This Streamlit web application leverages LangChain to provide an advanced query assistant that integrates multiple tools and data sources. Users can query information from Wikipedia, arXiv, and custom URLs. The application also supports custom prompts and maintains conversation history.
Document Q&A app is Deployed And Available Here
- Integration with Wikipedia and arXiv: Retrieve information directly from Wikipedia and arXiv.
- Custom URL Support: Load documents from custom URLs seperated by commas (,) and search within them.
- Conversation History: Maintains a conversation history using LangChain's ConversationBufferMemory.
- Custom Prompts: Users can define their custom prompts to tailor the assistant's responses.

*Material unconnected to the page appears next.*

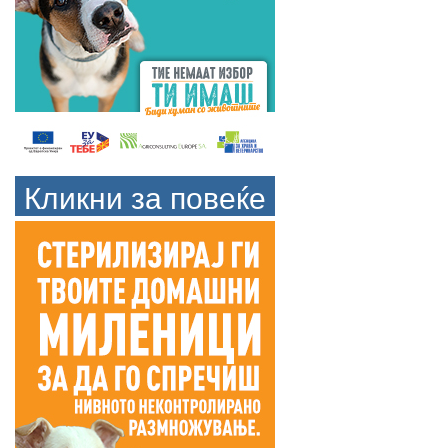
Кликни за повеќе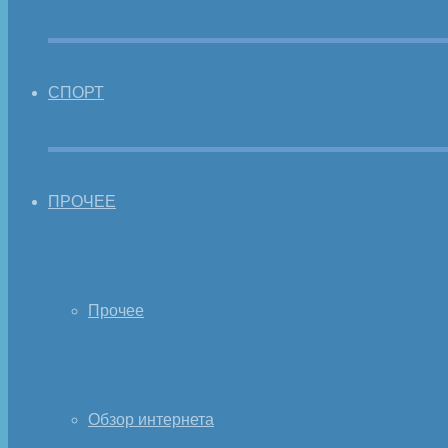
СПОРТ
ПРОЧЕЕ
Прочее
Обзор интернета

LangChain toolkits provide a set of utilities and pre-built components that simplify the interaction with language models:
- Document Loaders: Tools to load documents from various sources. For example,
WebBaseLoader
allows loading web pages and splitting them into manageable chunks. - Text Splitters: Components like
RecursiveCharacterTextSplitter
help divide documents into chunks of a specified size, optimizing them for processing. - Embeddings:
OpenAIEmbeddings
generate vector representations of text, useful for similarity searches and information retrieval. - Vector Stores:
FAISS
is used to store and query vector embeddings efficiently.
LangChain agents are orchestrators that manage the interaction between the language model and various tools:
- create_openai_tools_agent: This function creates an agent that can interact with multiple tools using an OpenAI language model. The agent is configured with a prompt template and can utilize tools like WikipediaQueryRun, ArxivQueryRun, and custom URL retrievers.
- AgentExecutor: Manages the execution of the agent, handling user inputs and generating responses.
- ChatOpenAI: The main language model used for generating responses.
- ConversationBufferMemory: Stores the conversation history, allowing the agent to maintain context across multiple interactions.
- WikipediaQueryRun: A tool for retrieving information from Wikipedia.
- ArxivQueryRun: A tool for retrieving information from arXiv.
- WebBaseLoader: Loads documents from specified URLs.
- FAISS: Vector store for managing document embeddings.
- ChatPromptTemplate: Defines the structure of prompts used by the language model.
The application allows users to configure the following settings via the sidebar:
- OpenAI API Key: For accessing OpenAI's language models.
- Custom URLs: Users can provide URLs to load and search documents.
- Custom Prompts: Define custom prompt templates for tailored responses.
Users can enter their queries in the main input area. The agent processes the query using the configured tools and returns the response. The conversation history is displayed, showing interactions between the user and the assistant.
The application uses ConversationBufferMemory
to retain the conversation history, ensuring context is preserved across multiple user queries. This memory is updated with each interaction, providing a coherent and continuous conversation experience.
- Enter your OpenAI API Key in the sidebar.
- Optionally, provide URLs to load custom documents.
- Define custom prompts if needed.
- Click "Load Tools" to initialize the agent.
- Enter your query in the main input area and receive a response based on the integrated tools and data sources.